STONE Dataset: A Scalable Multi-Modal Surround-View 3D Traversability Dataset for Off-Road Robot Navigation

Konyul Park*, Daehun Kim*, Jiyong Oh, Seunghoon Yu, Junseo Park, Jaehyun Park, Hongjae Shin, Hyungchan Cho, Jungho Kim, and Jun Won Choi†
Seoul National University
* Equal contribution    |    † Corresponding author
STONE dataset teaser middle
Overview

Abstract

Reliable off-road navigation requires accurate estimation of traversable regions and robust perception under diverse terrain and sensing conditions. However, existing datasets lack both scalability and multi-modality, which limits progress in 3D traversability prediction. In this work, we introduce STONE, a large-scale multi-modal dataset for off-road navigation. STONE provides (1) trajectory-guided 3D traversability maps generated by a fully automated, annotation-free pipeline, and (2) comprehensive surround-view sensing with synchronized 128-channel LiDAR, six RGB cameras, and three 4D imaging radars. The dataset covers a wide range of environments and conditions, including day and night, grasslands, farmlands, construction sites, and lakes.
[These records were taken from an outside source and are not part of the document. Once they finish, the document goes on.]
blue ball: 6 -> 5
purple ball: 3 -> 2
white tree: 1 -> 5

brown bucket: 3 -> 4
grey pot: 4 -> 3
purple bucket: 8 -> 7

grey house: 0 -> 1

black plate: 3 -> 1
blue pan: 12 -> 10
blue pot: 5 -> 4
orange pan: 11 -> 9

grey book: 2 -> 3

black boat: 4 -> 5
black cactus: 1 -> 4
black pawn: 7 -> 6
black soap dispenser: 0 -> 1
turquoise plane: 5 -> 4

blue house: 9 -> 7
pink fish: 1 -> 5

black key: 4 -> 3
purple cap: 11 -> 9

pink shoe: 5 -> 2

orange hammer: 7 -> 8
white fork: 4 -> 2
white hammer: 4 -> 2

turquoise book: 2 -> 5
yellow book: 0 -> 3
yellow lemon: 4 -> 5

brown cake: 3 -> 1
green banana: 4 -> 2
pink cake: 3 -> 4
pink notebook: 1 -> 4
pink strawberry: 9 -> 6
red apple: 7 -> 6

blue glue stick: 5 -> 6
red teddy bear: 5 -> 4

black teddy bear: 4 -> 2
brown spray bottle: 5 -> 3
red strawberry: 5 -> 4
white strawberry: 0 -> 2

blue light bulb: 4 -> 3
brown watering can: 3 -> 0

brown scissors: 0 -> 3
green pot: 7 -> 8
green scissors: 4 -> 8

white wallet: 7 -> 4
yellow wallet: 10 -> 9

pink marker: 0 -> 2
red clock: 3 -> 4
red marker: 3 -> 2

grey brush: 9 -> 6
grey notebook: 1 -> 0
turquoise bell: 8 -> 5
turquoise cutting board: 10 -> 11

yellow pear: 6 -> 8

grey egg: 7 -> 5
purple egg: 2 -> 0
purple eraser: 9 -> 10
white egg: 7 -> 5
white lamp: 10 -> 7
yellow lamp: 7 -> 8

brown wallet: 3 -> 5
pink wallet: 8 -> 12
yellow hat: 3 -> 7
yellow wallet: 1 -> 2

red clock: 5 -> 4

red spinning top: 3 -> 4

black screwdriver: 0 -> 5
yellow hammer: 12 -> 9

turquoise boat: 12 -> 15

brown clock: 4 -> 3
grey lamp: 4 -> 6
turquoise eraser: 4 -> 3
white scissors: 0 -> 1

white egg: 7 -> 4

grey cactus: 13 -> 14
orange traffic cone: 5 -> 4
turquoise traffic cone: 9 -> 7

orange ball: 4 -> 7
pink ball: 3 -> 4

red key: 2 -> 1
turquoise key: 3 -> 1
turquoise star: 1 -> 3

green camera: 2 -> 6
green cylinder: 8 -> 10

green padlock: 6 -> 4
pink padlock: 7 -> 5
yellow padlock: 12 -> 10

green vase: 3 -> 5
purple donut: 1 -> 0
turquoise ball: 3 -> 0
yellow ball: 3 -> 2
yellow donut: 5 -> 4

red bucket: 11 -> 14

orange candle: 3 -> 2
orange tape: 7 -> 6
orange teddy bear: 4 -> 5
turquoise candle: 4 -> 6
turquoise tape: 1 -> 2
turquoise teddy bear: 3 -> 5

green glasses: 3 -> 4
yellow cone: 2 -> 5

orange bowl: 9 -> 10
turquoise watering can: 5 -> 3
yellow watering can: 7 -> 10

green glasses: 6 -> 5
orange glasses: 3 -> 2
Our auto-labeling pipeline reconstructs dense terrain surfaces from LiDAR scans, extracts geometric attributes such as slope, elevation, and roughness, and assigns traversability labels beyond the robot’s trajectory using a Mahalanobis-distance-based criterion. This design enables scalable, geometry-aware ground-truth construction without manual annotation. Finally, we establish a benchmark for voxel-level 3D traversability prediction and provide strong baselines under both single-modal and multi-modal settings.

Presentation

Video

Platform

Robot Setup

STONE robot setup
  • 360° Rotating LiDAR: 1 × Hesai OT128 with 128 channels, a maximum range of 200 m, a field of view of 360° (H) × 40° (V), an angular resolution of 0.1° (H) × 0.125° (V), and a scanning frequency of 10 Hz.
  • Multi-view RGB Cameras: 6 × Basler ACE2 2A1920-51gcPRO with a resolution of 1920 × 1200 and a frame rate of 10 Hz.
  • 4D Imaging Radars: 3 × Continental ARS 548 RDI with a scanning frequency of 20 Hz.
  • Global Navigation Satellite System (GNSS): NovAtel PIM222A dual-antenna GNSS/INS with RTK capability and an update rate of 20 Hz.
  • Inertial Measurement Unit (IMU): EPSON G366P IMU providing inertial measurements at 200 Hz.

The multi-modal system was integrated and operated on Ubuntu 22.04 using the ROS 2 Humble framework.

Dataset

Statistics

43
Sequences
50,878
Frames
6 + 1 + 3
Cameras, LiDAR, 4D Radars
3D
Voxel Traversability Maps
Pipeline

Automatic Map Generation

1

Dense Surface Reconstruction

The accumulated sensor data is reconstructed into a dense 3D representation.

2

Geometry-Aware Feature Extraction

We compute geometric cues such as elevation, slope, and roughness.

3

Trajectory-Guided Labeling

Traversability labels are propagated from robot trajectories.

4

Benchmark Tasks

3D voxel-level traversability prediction are evaluated.